Segment Start: Dataset records

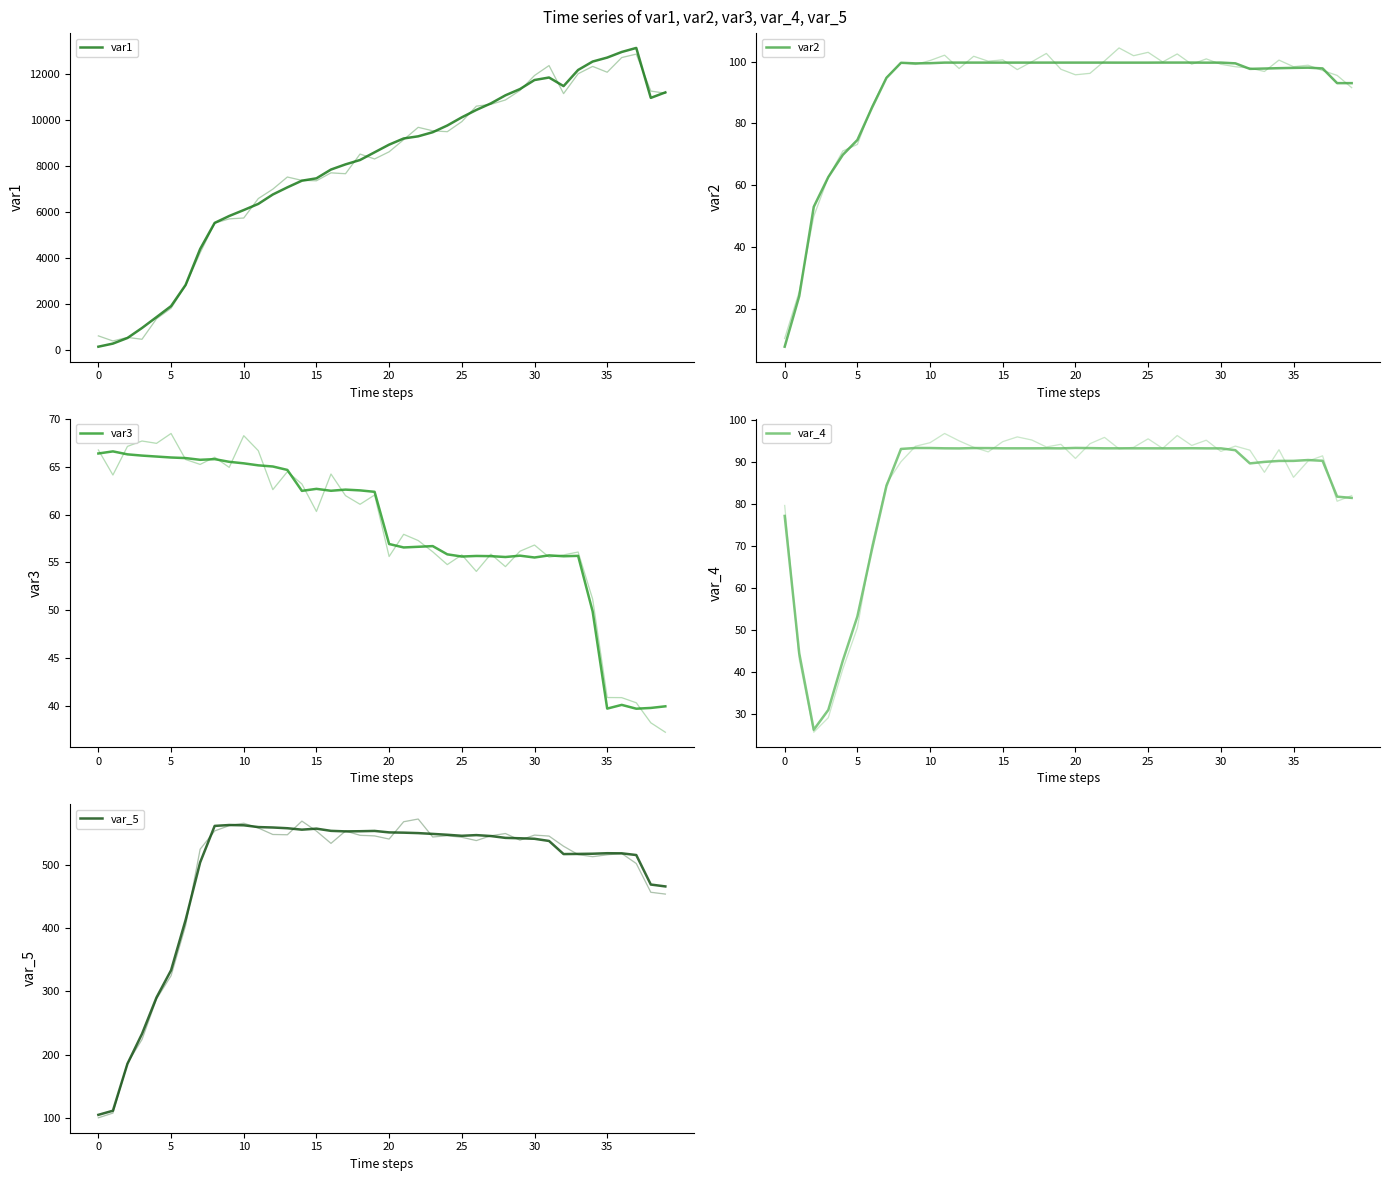

Reading right to left, list all the values displayed in this chart.

var1: 11206.8	10968.9	13138.0	12962.7	12718.9	12546.8	12181.1	11480.1	11852.9	11744.1	11351.4	11079.7	10729.0	10445.1	10123.7	9768.3	9477.0	9298.9	9205.5	8937.4	8604.4	8270.0	8080.0	7855.5	7473.7	7371.3	7081.6	6771.6	6362.6	6095.6	5837.8	5538.1	4402.4	2841.7	1923.3	1445.0	972.0	537.8	294.5	159.9
var2: 93.0	93.0	97.8	98.0	98.0	97.9	97.7	97.6	99.4	99.7	99.6	99.7	99.7	99.7	99.7	99.7	99.7	99.7	99.7	99.7	99.7	99.7	99.7	99.7	99.7	99.7	99.7	99.7	99.7	99.5	99.4	99.6	94.7	85.0	74.6	69.8	62.6	53.0	24.1	7.8
var3: 39.9	39.8	39.7	40.1	39.7	49.9	55.7	55.6	55.7	55.5	55.7	55.6	55.6	55.7	55.6	55.8	56.7	56.6	56.6	56.9	62.4	62.5	62.6	62.5	62.7	62.5	64.7	65.0	65.2	65.4	65.5	65.8	65.7	65.9	66.0	66.1	66.2	66.3	66.6	66.4
var_4: 81.5	81.8	90.3	90.5	90.3	90.3	90.1	89.7	92.9	93.3	93.3	93.3	93.3	93.3	93.3	93.3	93.3	93.3	93.4	93.4	93.3	93.3	93.3	93.3	93.3	93.4	93.4	93.3	93.3	93.4	93.4	93.2	84.4	69.2	53.3	42.8	31.1	26.4	44.5	77.2
var_5: 466.0	469.0	515.7	518.4	518.6	517.8	517.5	517.2	538.0	541.4	542.2	542.9	545.8	547.2	546.2	547.8	549.1	550.4	551.1	551.5	553.9	553.4	553.1	554.0	557.5	555.9	558.1	559.3	560.0	562.8	563.2	561.8	504.1	412.9	333.4	290.4	232.7	185.4	111.1	104.6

Segment End: Dataset records

Copy all of the material above line for line with no changes, but leave out the pictures.

Reading right to left, list all the values displayed in this chart.

var1: 11206.8	10968.9	13138.0	12962.7	12718.9	12546.8	12181.1	11480.1	11852.9	11744.1	11351.4	11079.7	10729.0	10445.1	10123.7	9768.3	9477.0	9298.9	9205.5	8937.4	8604.4	8270.0	8080.0	7855.5	7473.7	7371.3	7081.6	6771.6	6362.6	6095.6	5837.8	5538.1	4402.4	2841.7	1923.3	1445.0	972.0	537.8	294.5	159.9
var2: 93.0	93.0	97.8	98.0	98.0	97.9	97.7	97.6	99.4	99.7	99.6	99.7	99.7	99.7	99.7	99.7	99.7	99.7	99.7	99.7	99.7	99.7	99.7	99.7	99.7	99.7	99.7	99.7	99.7	99.5	99.4	99.6	94.7	85.0	74.6	69.8	62.6	53.0	24.1	7.8
var3: 39.9	39.8	39.7	40.1	39.7	49.9	55.7	55.6	55.7	55.5	55.7	55.6	55.6	55.7	55.6	55.8	56.7	56.6	56.6	56.9	62.4	62.5	62.6	62.5	62.7	62.5	64.7	65.0	65.2	65.4	65.5	65.8	65.7	65.9	66.0	66.1	66.2	66.3	66.6	66.4
var_4: 81.5	81.8	90.3	90.5	90.3	90.3	90.1	89.7	92.9	93.3	93.3	93.3	93.3	93.3	93.3	93.3	93.3	93.3	93.4	93.4	93.3	93.3	93.3	93.3	93.3	93.4	93.4	93.3	93.3	93.4	93.4	93.2	84.4	69.2	53.3	42.8	31.1	26.4	44.5	77.2
var_5: 466.0	469.0	515.7	518.4	518.6	517.8	517.5	517.2	538.0	541.4	542.2	542.9	545.8	547.2	546.2	547.8	549.1	550.4	551.1	551.5	553.9	553.4	553.1	554.0	557.5	555.9	558.1	559.3	560.0	562.8	563.2	561.8	504.1	412.9	333.4	290.4	232.7	185.4	111.1	104.6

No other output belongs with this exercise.